Worst of all, her cursory mention of discrimination of minorities in medicine toward the start of the book sounds gratuitous and dismissive, like a means to justify her feeling entitled to her privileged and disproportionately attentive medical treatment.
Her condition and pursuant lousy treatment by the medical industry is real, and for that I feel great empathy toward her. I don't think she sounds like a junkie, and she works when she is able. Her meandering course through "many" degrees, however, ultimately led her to write a confirmation bias filled creative writing treatment of a scientific topic that deserves rigor and reputable data and citations for her arguments. The minute a theory ceases to fit the picture she paints, she abandons it in favor of the next thing.
She descrbes person after person listening to her woes, bewildered, offering their best guesses (exercise, diet, therapy, behavior modification), which she accepts, then laments that her condition is a result of never having been listened to when she fails to maintain compliance. Later, she arrives on diet, exercise, and positivity as solutions, but takes sole credit for their discovery. As such, it reads like the journal of a whiny, spoiled girl in a self-imposed state of arrested development. I suspect the book is of comfort to sick persons in its ability to confirm their experience, its one redeeming quality.

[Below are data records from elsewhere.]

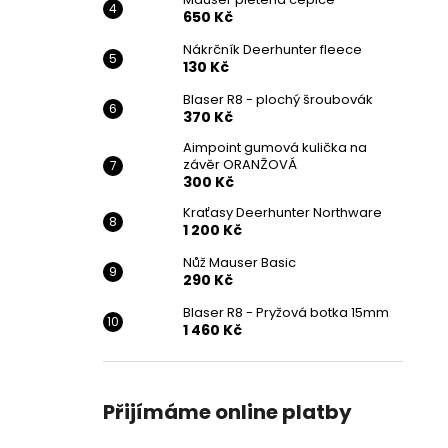
650 Kč
Nákrčník Deerhunter fleece
130 Kč
Blaser R8 - plochý šroubovák
370 Kč
Aimpoint gumová kulička na
závěr ORANŽOVÁ
300 Kč
Kraťasy Deerhunter Northware
1 200 Kč
Nůž Mauser Basic
290 Kč
Blaser R8 - Pryžová botka 15mm
1 460 Kč
Přijímáme online platby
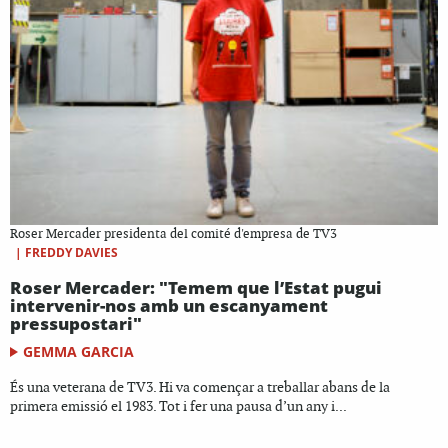
Roser Mercader presidenta del comité d'empresa de TV3
|
FREDDY DAVIES
Roser Mercader: "Temem que l’Estat pugui
intervenir-nos amb un escanyament
pressupostari"
GEMMA GARCIA
És una veterana de TV3. Hi va començar a treballar abans de la
primera emissió el 1983. Tot i fer una pausa d’un any i...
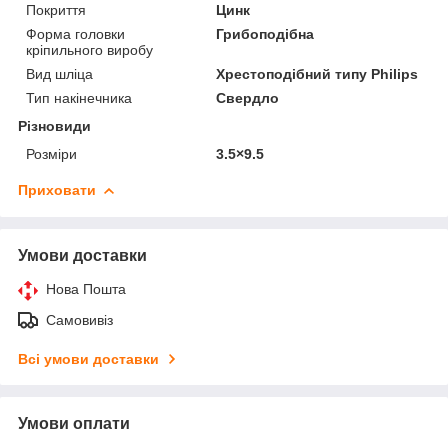
Покриття
Цинк
Форма головки
Грибоподібна
кріпильного виробу
Вид шліца
Хрестоподібний типу Philips
Тип накінечника
Свердло
Різновиди
Розміри
3.5×9.5
Приховати
Умови доставки
Нова Пошта
Самовивіз
Всі умови доставки
Умови оплати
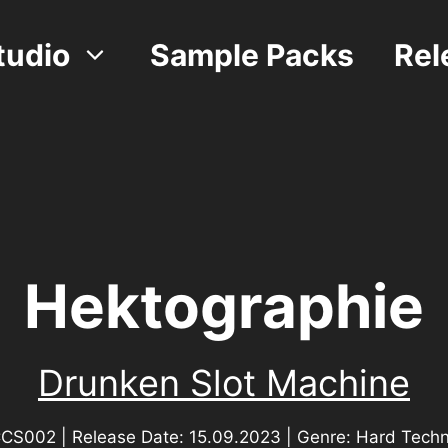
tudio
Sample Packs
Rel
Hektographie
Drunken Slot Machine
CS002 | Release Date: 15.09.2023 | Genre: Hard Tech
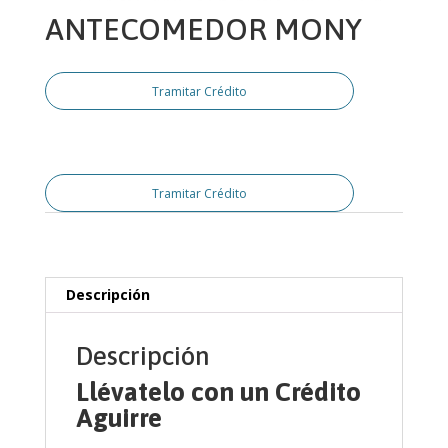
ANTECOMEDOR MONY
Tramitar Crédito
Tramitar Crédito
Descripción
Descripción
Llévatelo con un Crédito
Aguirre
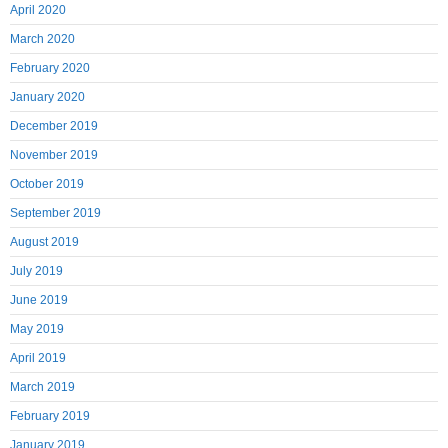
April 2020
March 2020
February 2020
January 2020
December 2019
November 2019
October 2019
September 2019
August 2019
July 2019
June 2019
May 2019
April 2019
March 2019
February 2019
January 2019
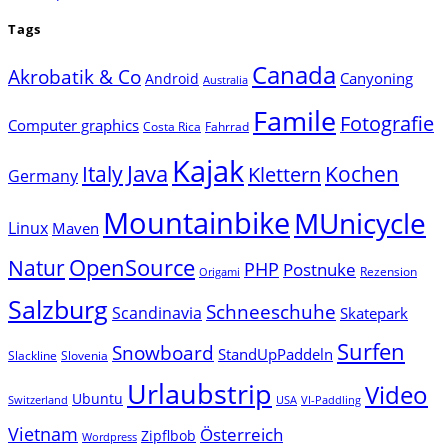
Tags
Canada
Akrobatik & Co
Canyoning
Android
Australia
Famile
Fotografie
Computer graphics
Costa Rica
Fahrrad
Kajak
Java
Italy
Klettern
Kochen
Germany
Mountainbike
MUnicycle
Linux
Maven
Natur
OpenSource
PHP
Postnuke
Rezension
Origami
Salzburg
Schneeschuhe
Scandinavia
Skatepark
Surfen
Snowboard
StandUpPaddeln
Slackline
Slovenia
Urlaubstrip
Video
Ubuntu
Switzerland
USA
VI-Paddling
Vietnam
Österreich
Zipflbob
Wordpress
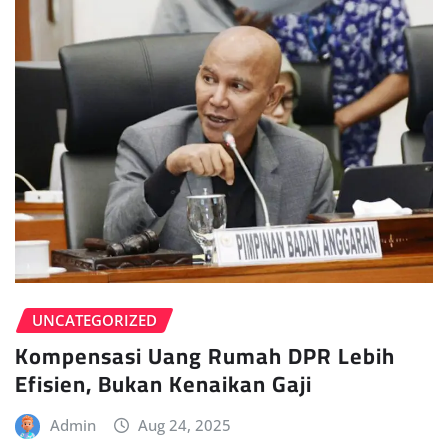
UNCATEGORIZED
Kompensasi Uang Rumah DPR Lebih
Efisien, Bukan Kenaikan Gaji
Admin
Aug 24, 2025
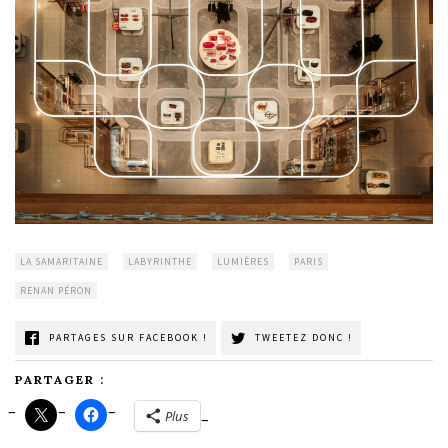
LA SAMARITAINE
LABYRINTHE
LUMIÈRES
PARIS
RENAN PÉRON
PARTAGES SUR FACEBOOK !
TWEETEZ DONC !
PARTAGER :
Plus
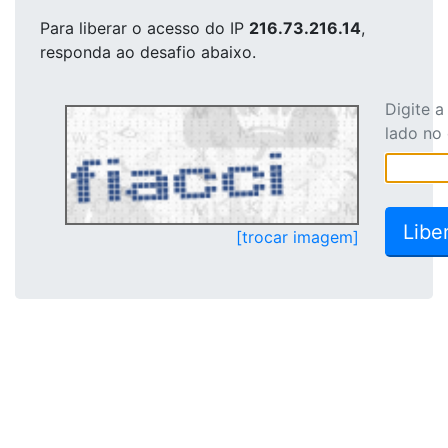
Para liberar o acesso
do IP
216.73.216.14
,
responda ao desafio abaixo.
Digite 
lado no
[trocar imagem]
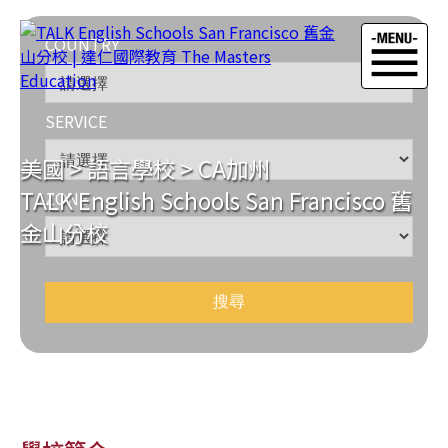
COUNTRY
SERVICE
美國
>
語言學校
>
CA加州
TALK English Schools San Francisco 舊
ZONE
金山分校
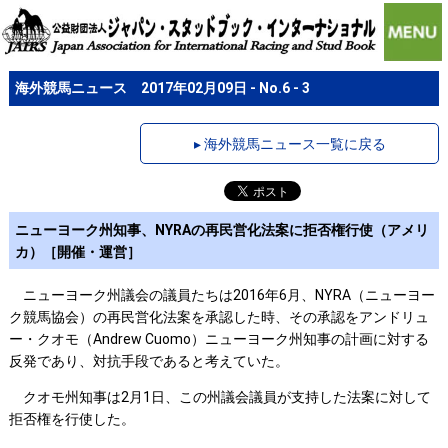
海外競馬ニュース 2017年02月09日 - No.6 - 3
▸ 海外競馬ニュース一覧に戻る
ニューヨーク州知事、NYRAの再民営化法案に拒否権行使（アメリ
カ）［開催・運営］
ニューヨーク州議会の議員たちは2016年6月、NYRA（ニューヨー
ク競馬協会）の再民営化法案を承認した時、その承認をアンドリュ
ー・クオモ（Andrew Cuomo）ニューヨーク州知事の計画に対する
反発であり、対抗手段であると考えていた。
クオモ州知事は2月1日、この州議会議員が支持した法案に対して
拒否権を行使した。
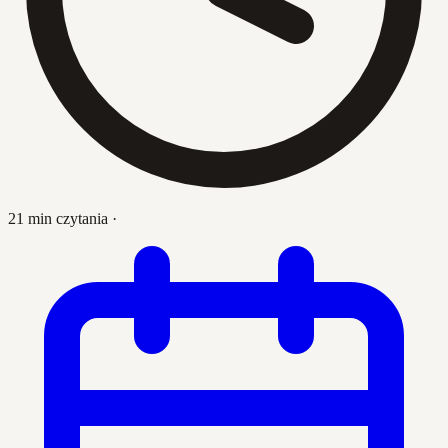
21 min czytania
·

Not everyone has the time or the resources or the parental support to take a years-long journey to "follow" their "bliss", attend to nothing but their health, retreat, take herbal antifungals, focus on yoga practice, cycle through endless pricey alternative treatments, pack up and move on a whim, shed their "demoralizing and confining" childhood home at will, wear Chanel lipstick (did she mention expensive?) and visit open mic nights while unemployed, "sleep on it" for three months, or even repeatedly demand satisfaction from their doctors until they get it.
Despite her relative fortune, she declares her problems of greater magnitude than others'. She never takes into account the experiences of scores of less fortunate women across the country with crappy jobs that support families, little to no health coverage, time-burglar husbands and children, and perhaps even parents that can scarcely care for themselves, much less provide a good standard of living for them and their disabled adult child on a permanent basis. The wheel with time to squeak gets the grease, here.
She sounds as though she thinks of, literally, nothing but herself for years and years, so she drones and drones about being vindicated on her half-baked theories, and about righting perceived slights from doctors, never presenting a balanced picture of her clinicians' differential data and diagnoses, or even the support for her own positions. Instead, she whines and whines, and she brags and brags.
I'm not even saying her premise is wrong or all her ideas are kooky. The story is just so given to flights of idea and gratuitous back-patting (Dr. Functional says only SHE answered the question about stress right! Click! Check!), that the solution, expensive tenacity, is a hard pill to swallow. I just would have been more interested in a book describing the experiences of the author and other people with mysterious illnesses, minus the name dropping and self-serving hyperbole and conjecture.
I suspect, were she to read my review, her privilege would say to her, "What does this woman know? She doesn't understand how hard it was for me. Privilege has nothing to do with it! I know I've saved at least one woman!" Perhaps, but I would challenge her to consider whether the woman she may have helped was probably white, privileged, or wealthy. Strikes me that very few others have the time and resources to follow the author's advice.
Regardless of all the foregoing, I was relieved to read that they finally found the anatomical cause of her distress. I hope she feels much better.